QI2lab / merfish3d-analysis

3D MERFISH data processing
BSD 3-Clause "New" or "Revised" License
0 stars 0 forks source link

Issue with global registration #4

Closed mabbasi6 closed 3 months ago

mabbasi6 commented 4 months ago

Hi,

I ran the latest post-processing script on the 20240228 data and got this error in the global registration step:

Traceback (most recent call last):
  File "/home/mabbasi6/ondemand/data/sys/myjobs/projects/default/27/postprocess_momo.py", line 989, in <module>
    for val in func:
  File "/home/mabbasi6/ondemand/data/sys/myjobs/projects/default/27/postprocess_momo.py", line 624, in postprocess
    params = registration.register(
  File "/home/mabbasi6/.conda/envs/wf-merfish/lib/python3.10/site-packages/multiview_stitcher/registration.py", line 1553, in register
    g = mv_graph.build_view_adjacency_graph_from_msims(
  File "/home/mabbasi6/.conda/envs/wf-merfish/lib/python3.10/site-packages/multiview_stitcher/mv_graph.py", line 142, in build_view_adjacency_graph_from_msims
    overlap_results = compute(overlap_results, scheduler="processes")[0]
  File "/home/mabbasi6/.conda/envs/wf-merfish/lib/python3.10/site-packages/dask/base.py", line 661, in compute
    results = schedule(dsk, keys, **kwargs)
  File "/home/mabbasi6/.conda/envs/wf-merfish/lib/python3.10/site-packages/multiview_stitcher/mv_graph.py", line 167, in get_overlap_between_pair_of_stack_props
    get_intersection_poly_from_pair_of_stack_props(
  File "/home/mabbasi6/.conda/envs/wf-merfish/lib/python3.10/site-packages/multiview_stitcher/mv_graph.py", line 408, in get_intersection_poly_from_pair_of_stack_props
    return cphs[0].intersection(cphs[1])
  File "/home/mabbasi6/.conda/envs/wf-merfish/lib/python3.10/site-packages/Geometry3D/geometry/body.py", line 14, in intersection
    return intersection(self, other)
  File "/home/mabbasi6/.conda/envs/wf-merfish/lib/python3.10/site-packages/Geometry3D/calc/intersection.py", line 138, in intersection
    return inter_convexpolyhedron_convexpolyhedron(a,b)
  File "/home/mabbasi6/.conda/envs/wf-merfish/lib/python3.10/site-packages/Geometry3D/calc/intersection.py", line 819, in inter_convexpolyhedron_convexpolyhedron
    return ConvexPolyhedron(tuple(cpg_set))
  File "/home/mabbasi6/.conda/envs/wf-merfish/lib/python3.10/site-packages/Geometry3D/geometry/polyhedron.py", line 208, in __init__
    raise ValueError('Check for the number of vertices, faces and edges fails, the polyhedron may not be closed')
ValueError: Check for the number of vertices, faces and edges fails, the polyhedron may not be closed

I appreciate it if you could take a look at this. @dpshepherd The previous version completed this step and generated the 'stitched' folder without any problems.

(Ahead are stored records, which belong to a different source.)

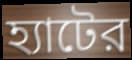
হ্যাটেরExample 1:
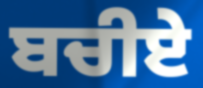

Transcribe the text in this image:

ਬਚੀਏ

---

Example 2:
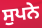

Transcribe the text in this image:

ਸੁਪਨੇ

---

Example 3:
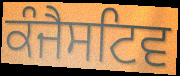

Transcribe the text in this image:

ਕੰਜੈਸਟਿਵ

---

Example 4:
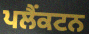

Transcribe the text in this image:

ਪਲੈਂਕਟਨ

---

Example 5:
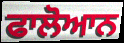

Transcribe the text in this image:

ਫਾਲੋਆਨ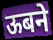
ऊबने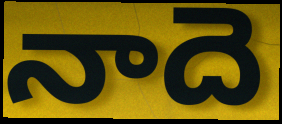
నాదె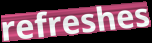
refreshesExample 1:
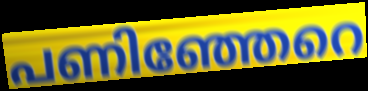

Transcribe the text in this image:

പണിഞ്ഞേറെ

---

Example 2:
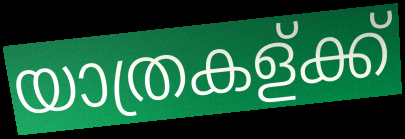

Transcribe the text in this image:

യാത്രകള്ക്ക്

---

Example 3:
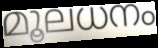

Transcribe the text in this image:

മൂലധനം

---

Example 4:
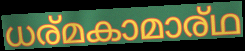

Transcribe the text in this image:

ധര്മകാമാര്ഥ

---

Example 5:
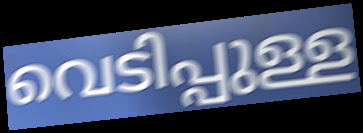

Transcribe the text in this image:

വെടിപ്പുള്ള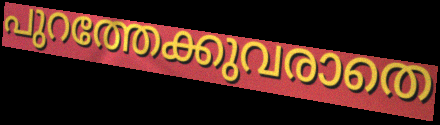
പുറത്തേക്കുവരാതെ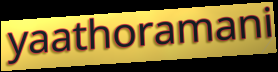
yaathoramaniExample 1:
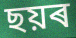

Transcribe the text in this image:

ছয়ৰ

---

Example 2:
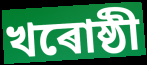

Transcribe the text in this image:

খৰোষ্ঠী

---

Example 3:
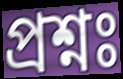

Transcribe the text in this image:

প্ৰশ্নঃ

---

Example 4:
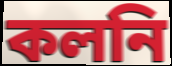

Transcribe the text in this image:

কলনি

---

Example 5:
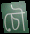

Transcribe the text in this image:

চৌ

dpshepherd commented 4 months ago

That means the registration could not find a solution. Are you sure it ran with the data you are using before?

mabbasi6 commented 4 months ago

Yeah, it's the same dataset (20240228), and previous versions of the code made the 'stitched' output folder without issues.

dpshepherd commented 4 months ago

Also - you can compare differences in the function calls to the registration package and see if there is a difference. I don't know what parameters or changes you were using before. If you find a difference, please document it and we can discuss making it settable via a parameter dictionary.

I suggest making your own environment with the minimum packages plus multiview-stitcher to troubleshoot the parameters that way.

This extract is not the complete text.